A recent public document obtained by the Nation contains proposed rate increases for basic phone service in the James Bay region. The document, dated July 6, 2001, was submitted to the CRTC by Telebec. The phone company has proposed rate increases to take place over the next two years for basic residential phone service in Cree territory.

The current base service for 2001 is $26.93 a month. Telebec is seeking an increase to $31.10 for 2002, followed by an additional increase to $34.43 for 2003. These rates apply to the most basic service and don’t include additional service charges. Another $4.95 would have to be averaged out for popular services such as touch-tone, call-waiting and voice mail.

Though the rate increase proposals have been officially submitted to the CRTC, they have not yet been approved. Some of the issues involved in northern phone service include operating in a high-cost service area, opening the doors to competition, implementing competition, and establishing a price cap.

Since James Bay is a high-cost area, Telebec has sought subsidies in the past to allow it to remain competitive in the marketplace. Subsidies were not approved, but previous rate increases have been. Telebec has also gone on record as not being opposed to competition in the region, though this position is not so clear in areas north of Nemaska. Since Telebec isn’t against competition, and there is nobody else to oppose it, it is felt that the CRTC will allow it to happen.

If competition does open up in the area, as it is expected to, Telebec proposes the rate increases as a commercial necessity in the changing telecommunications market. The implementation of competition will involve the establishment of a set of fees for anyone seeking to move into the territory.

“Telebec is very open to competition,” said company representative Norm Kelly. “Any competitor can go anywhere in the area right now.” According to Kelly, Telebec faces no competition in the north due to the high cost of operating in remote areas. “Competition will go places where there is dense population,”said Kelly. “The cost of doing business in the north is high.”

Telebec feels it has no choice but to raise rates in order to bring all the customers in their territory up to par, in compliance with CRTC regulations.

The issue of a rate price cap has been raised. Apparently Telebec wanted to establish a cap somewhere around $42, while Chisasibi Telecommunications and the Cree Nation of Chisasibi sought to set the cap no higher than $28. An unofficial amount of $34.75 has been suggested as a compromise, but this has not been announced by either party or the CRTC, who have to rule on this, and the question of a price cap is an ongoing issue. Telebec officials had no immediate information at hand about possible price ceilings.

“Price Cap is basically a nice way of saying rate increase,” said Jean Sebastien of Action Reseau Consommateurs, a consumer advocacy group.

“The point is not so much that the prices are capped, but that productivity gains can be put in their pockets and distributed to shareholders.” Sebastien points out that since a price cap forces the phone company to operate under certain restrictions, they are then less accountable to the CRTC for how their profits are managed. Price caps are not etched in stone and can be adjusted to keep pace with factors such as inflation.
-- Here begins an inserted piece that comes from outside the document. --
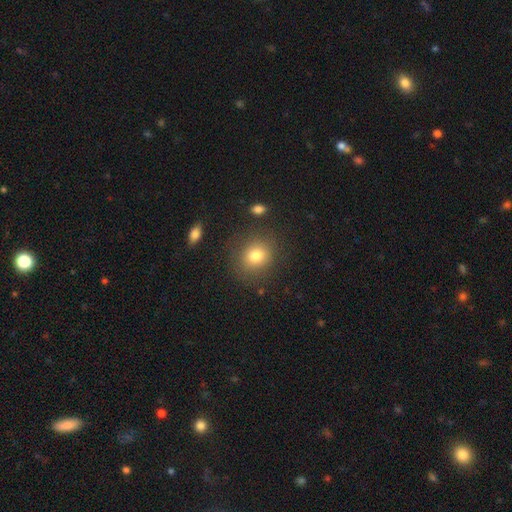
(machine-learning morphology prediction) type=smooth (80%); roundness=round (75%); merging=none (82%).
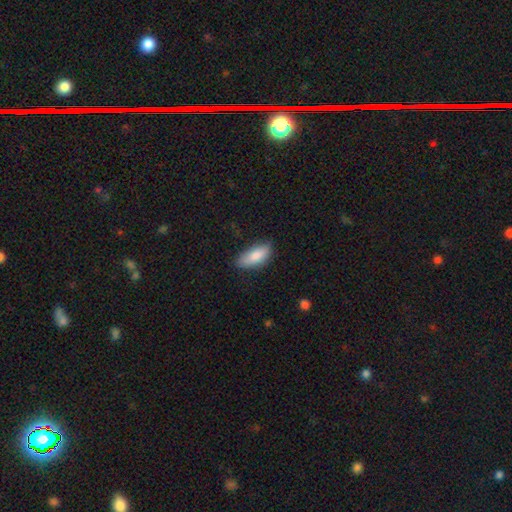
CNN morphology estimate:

“We were opposed to any increase in rates without a corresponding increase in service,” said Hyman Glustein, representing Chisasibi

Telecommunications. Glustein made it clear that negotiating a price cap was not the main priority of the Cree group, who seek to oppose any rise in rates without an improvement in the service offered. Though the decision has not yet been rendered, there would be little surprise if the CRTC agreed to the proposed rate increases. “In cases involving phone companies,” added Glustein, “the consumer almost never wins.” A final CRTC decision on the proposed rate hikes is not expected before January, 2002.